### Directions:
Could you restate word for word each line from the top of the listing below through the line containing "2: (803, 22, 11.70)"? Keep the pictures out.
* * *
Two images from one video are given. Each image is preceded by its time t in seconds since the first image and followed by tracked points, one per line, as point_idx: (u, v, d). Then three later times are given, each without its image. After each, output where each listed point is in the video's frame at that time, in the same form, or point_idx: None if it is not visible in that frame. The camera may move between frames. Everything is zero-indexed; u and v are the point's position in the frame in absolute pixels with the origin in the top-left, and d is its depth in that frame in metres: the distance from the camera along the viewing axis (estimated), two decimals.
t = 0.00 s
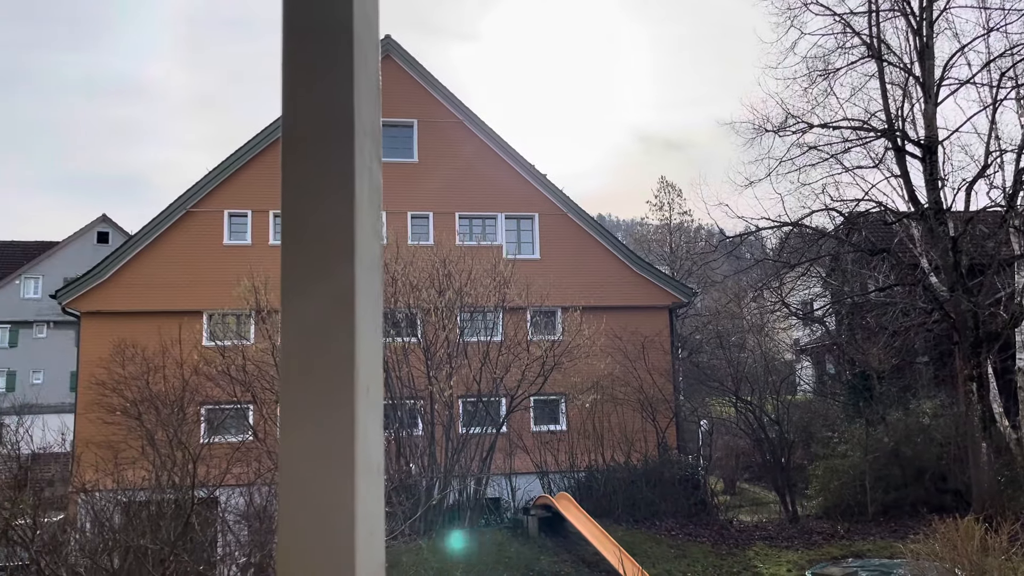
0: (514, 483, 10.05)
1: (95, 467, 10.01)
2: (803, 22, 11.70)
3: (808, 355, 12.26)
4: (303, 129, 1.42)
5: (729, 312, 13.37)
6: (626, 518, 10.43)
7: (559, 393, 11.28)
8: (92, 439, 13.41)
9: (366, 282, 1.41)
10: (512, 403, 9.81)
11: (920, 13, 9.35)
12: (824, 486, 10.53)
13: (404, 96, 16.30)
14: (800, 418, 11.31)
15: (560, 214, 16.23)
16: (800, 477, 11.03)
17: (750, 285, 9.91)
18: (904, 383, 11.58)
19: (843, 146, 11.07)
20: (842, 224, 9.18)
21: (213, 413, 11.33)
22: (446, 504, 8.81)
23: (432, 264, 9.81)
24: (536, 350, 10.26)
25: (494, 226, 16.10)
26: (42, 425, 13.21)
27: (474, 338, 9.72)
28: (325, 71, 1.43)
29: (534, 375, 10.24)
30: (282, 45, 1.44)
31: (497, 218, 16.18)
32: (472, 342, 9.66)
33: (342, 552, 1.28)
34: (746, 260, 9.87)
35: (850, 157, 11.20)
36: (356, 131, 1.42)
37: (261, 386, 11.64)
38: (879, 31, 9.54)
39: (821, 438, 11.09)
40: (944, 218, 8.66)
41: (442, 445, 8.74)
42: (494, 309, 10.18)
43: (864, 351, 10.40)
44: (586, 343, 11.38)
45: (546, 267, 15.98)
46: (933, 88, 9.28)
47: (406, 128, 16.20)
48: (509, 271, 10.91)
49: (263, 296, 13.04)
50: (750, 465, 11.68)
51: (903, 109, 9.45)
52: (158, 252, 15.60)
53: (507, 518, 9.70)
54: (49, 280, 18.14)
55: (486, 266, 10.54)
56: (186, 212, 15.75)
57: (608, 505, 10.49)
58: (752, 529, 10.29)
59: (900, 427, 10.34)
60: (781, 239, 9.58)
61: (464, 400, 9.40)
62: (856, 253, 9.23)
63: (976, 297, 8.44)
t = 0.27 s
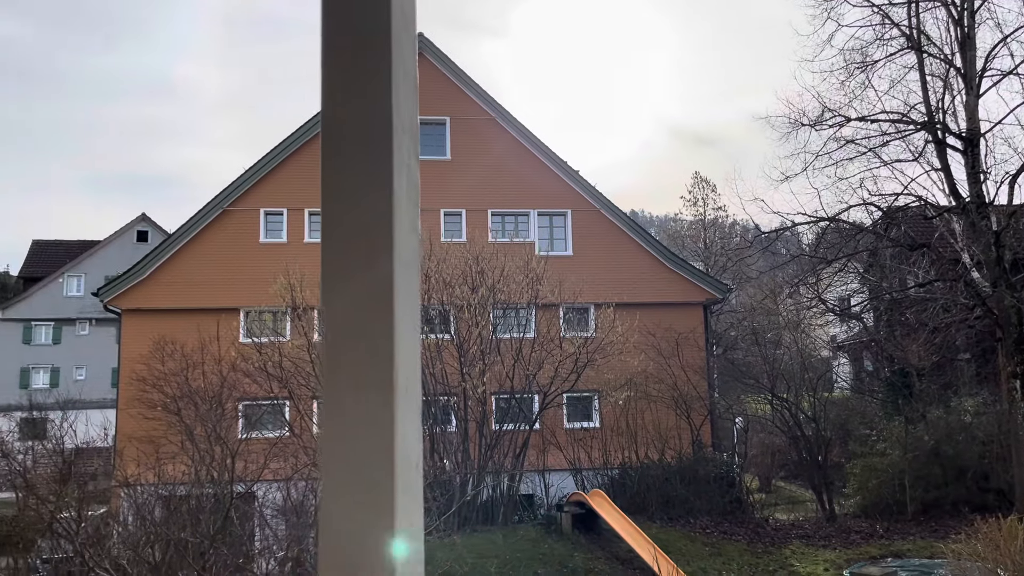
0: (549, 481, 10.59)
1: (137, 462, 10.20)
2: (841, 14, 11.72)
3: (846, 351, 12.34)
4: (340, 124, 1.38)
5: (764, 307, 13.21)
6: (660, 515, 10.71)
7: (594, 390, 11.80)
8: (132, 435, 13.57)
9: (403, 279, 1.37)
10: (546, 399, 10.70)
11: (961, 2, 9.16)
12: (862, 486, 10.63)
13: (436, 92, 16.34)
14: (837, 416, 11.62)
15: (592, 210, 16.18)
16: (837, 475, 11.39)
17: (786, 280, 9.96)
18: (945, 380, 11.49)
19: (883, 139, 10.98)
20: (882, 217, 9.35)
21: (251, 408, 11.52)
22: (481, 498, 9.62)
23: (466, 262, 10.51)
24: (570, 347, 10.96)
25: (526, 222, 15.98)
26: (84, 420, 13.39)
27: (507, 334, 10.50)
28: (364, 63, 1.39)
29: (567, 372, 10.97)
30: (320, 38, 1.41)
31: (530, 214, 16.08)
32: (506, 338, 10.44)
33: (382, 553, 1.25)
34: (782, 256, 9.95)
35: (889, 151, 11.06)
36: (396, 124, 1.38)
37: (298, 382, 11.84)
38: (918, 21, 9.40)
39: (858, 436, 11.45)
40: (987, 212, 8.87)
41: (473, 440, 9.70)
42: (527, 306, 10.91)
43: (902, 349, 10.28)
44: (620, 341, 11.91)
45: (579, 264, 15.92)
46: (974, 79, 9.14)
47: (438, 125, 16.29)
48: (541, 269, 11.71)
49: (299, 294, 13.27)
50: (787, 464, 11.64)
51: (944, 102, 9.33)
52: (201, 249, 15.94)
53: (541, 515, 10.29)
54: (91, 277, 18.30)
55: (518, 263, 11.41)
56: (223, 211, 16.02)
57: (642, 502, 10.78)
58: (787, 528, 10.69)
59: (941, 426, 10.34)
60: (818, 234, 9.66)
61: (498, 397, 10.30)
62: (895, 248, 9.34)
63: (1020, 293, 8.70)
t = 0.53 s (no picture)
0: (580, 477, 11.14)
1: (177, 456, 10.39)
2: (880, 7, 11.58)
3: (883, 348, 12.14)
4: (381, 130, 1.42)
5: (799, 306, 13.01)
6: (694, 514, 10.90)
7: (626, 386, 12.56)
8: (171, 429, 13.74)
9: (442, 281, 1.40)
10: (579, 395, 11.58)
11: None
12: (901, 484, 10.68)
13: (469, 90, 16.46)
14: (874, 413, 11.64)
15: (625, 207, 16.10)
16: (876, 474, 11.32)
17: (824, 276, 10.83)
18: (986, 378, 11.19)
19: (922, 132, 10.85)
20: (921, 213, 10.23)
21: (287, 404, 11.71)
22: (514, 495, 9.95)
23: (499, 259, 11.58)
24: (602, 344, 11.98)
25: (559, 218, 15.93)
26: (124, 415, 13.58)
27: (538, 331, 11.46)
28: (403, 70, 1.42)
29: (601, 367, 11.94)
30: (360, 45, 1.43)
31: (562, 211, 16.03)
32: (537, 335, 11.42)
33: (423, 550, 1.28)
34: (820, 253, 10.98)
35: (928, 144, 10.90)
36: (436, 130, 1.41)
37: (333, 378, 12.04)
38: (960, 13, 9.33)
39: (898, 436, 11.33)
40: None
41: (508, 435, 10.24)
42: (559, 304, 11.89)
43: (942, 347, 9.81)
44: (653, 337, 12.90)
45: (610, 261, 15.87)
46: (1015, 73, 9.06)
47: (470, 123, 16.39)
48: (574, 265, 12.66)
49: (334, 290, 13.46)
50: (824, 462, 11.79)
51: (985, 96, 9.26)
52: (233, 249, 16.00)
53: (573, 513, 10.58)
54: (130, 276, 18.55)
55: (551, 261, 12.25)
56: (258, 209, 16.07)
57: (677, 499, 10.97)
58: (824, 528, 10.82)
59: (983, 424, 10.14)
60: (854, 231, 10.57)
61: (530, 393, 11.12)
62: (934, 244, 10.17)
63: None
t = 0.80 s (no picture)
0: (612, 474, 11.69)
1: (216, 451, 10.62)
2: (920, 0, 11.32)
3: (919, 345, 11.67)
4: (412, 112, 1.33)
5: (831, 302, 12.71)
6: (727, 510, 11.45)
7: (657, 383, 12.52)
8: (208, 424, 13.95)
9: (477, 270, 1.30)
10: (610, 393, 11.79)
11: None
12: (940, 483, 11.40)
13: (502, 87, 16.49)
14: (912, 410, 11.98)
15: (658, 203, 16.18)
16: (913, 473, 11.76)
17: (858, 273, 10.73)
18: None
19: (962, 125, 10.66)
20: (960, 208, 10.11)
21: (322, 399, 11.92)
22: (546, 491, 10.54)
23: (530, 256, 11.75)
24: (634, 341, 12.05)
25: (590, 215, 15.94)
26: (162, 411, 13.81)
27: (570, 328, 11.73)
28: (435, 48, 1.34)
29: (631, 365, 12.00)
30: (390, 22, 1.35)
31: (594, 207, 16.00)
32: (569, 332, 11.72)
33: (458, 559, 1.18)
34: (854, 249, 10.76)
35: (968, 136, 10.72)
36: (468, 110, 1.32)
37: (367, 375, 12.25)
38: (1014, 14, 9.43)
39: (936, 434, 11.88)
40: None
41: (539, 430, 10.71)
42: (591, 301, 12.10)
43: (983, 344, 10.71)
44: (685, 333, 12.87)
45: (642, 258, 15.87)
46: None
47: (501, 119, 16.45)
48: (606, 261, 12.76)
49: (368, 288, 13.65)
50: (860, 460, 11.98)
51: None
52: (269, 246, 16.33)
53: (604, 508, 11.32)
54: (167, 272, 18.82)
55: (583, 258, 12.35)
56: (293, 207, 16.54)
57: (710, 497, 11.57)
58: (860, 526, 11.13)
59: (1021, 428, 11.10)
60: (892, 224, 10.68)
61: (560, 390, 11.36)
62: (974, 239, 9.93)
63: None
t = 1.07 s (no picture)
0: (644, 472, 11.86)
1: (249, 447, 10.72)
2: None
3: (956, 345, 11.09)
4: (452, 124, 1.50)
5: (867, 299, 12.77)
6: (759, 509, 11.67)
7: (688, 380, 12.42)
8: (241, 419, 14.11)
9: (513, 263, 1.45)
10: (641, 390, 11.96)
11: None
12: (978, 482, 11.02)
13: (534, 86, 16.70)
14: (949, 408, 11.88)
15: (690, 198, 16.15)
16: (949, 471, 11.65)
17: (895, 269, 10.59)
18: None
19: (1002, 118, 10.42)
20: (999, 203, 9.97)
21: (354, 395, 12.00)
22: (575, 489, 10.69)
23: (561, 253, 11.78)
24: (665, 339, 11.97)
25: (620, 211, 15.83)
26: (198, 408, 14.02)
27: (600, 325, 11.66)
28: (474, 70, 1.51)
29: (664, 362, 12.01)
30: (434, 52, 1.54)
31: (624, 203, 15.94)
32: (599, 328, 11.65)
33: (493, 514, 1.34)
34: (888, 244, 10.87)
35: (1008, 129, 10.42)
36: (504, 122, 1.48)
37: (400, 371, 12.37)
38: None
39: (974, 432, 11.55)
40: None
41: (571, 427, 11.00)
42: (620, 297, 11.93)
43: None
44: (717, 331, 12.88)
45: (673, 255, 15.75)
46: None
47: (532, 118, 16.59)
48: (638, 258, 12.65)
49: (399, 285, 13.75)
50: (895, 458, 12.14)
51: None
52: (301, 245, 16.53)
53: (636, 506, 11.53)
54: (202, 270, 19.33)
55: (614, 254, 12.33)
56: (326, 205, 16.87)
57: (742, 495, 11.80)
58: (896, 525, 10.98)
59: None
60: (928, 220, 10.54)
61: (593, 387, 11.67)
62: (1013, 234, 9.67)
63: None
* * *
### Answer space:
Two images from one video are given. Each image is preceded by its time t in seconds since the first image and followed by tracked points, one per line, as point_idx: (u, v, d). Then three later times are given, each without its image. After each, output where each listed point is in the video's frame at that time, in the same form, or point_idx: None if it is not visible in that frame. The camera may move between frames. Everything is zero-indexed; u and v are the point's position in the frame in absolute pixels with the origin in the top-left, and d is its depth in that frame in metres: the distance from the camera along the viewing axis (estimated), two decimals.
t = 0.00 s
0: (514, 483, 10.05)
1: (95, 467, 10.01)
2: (803, 22, 11.70)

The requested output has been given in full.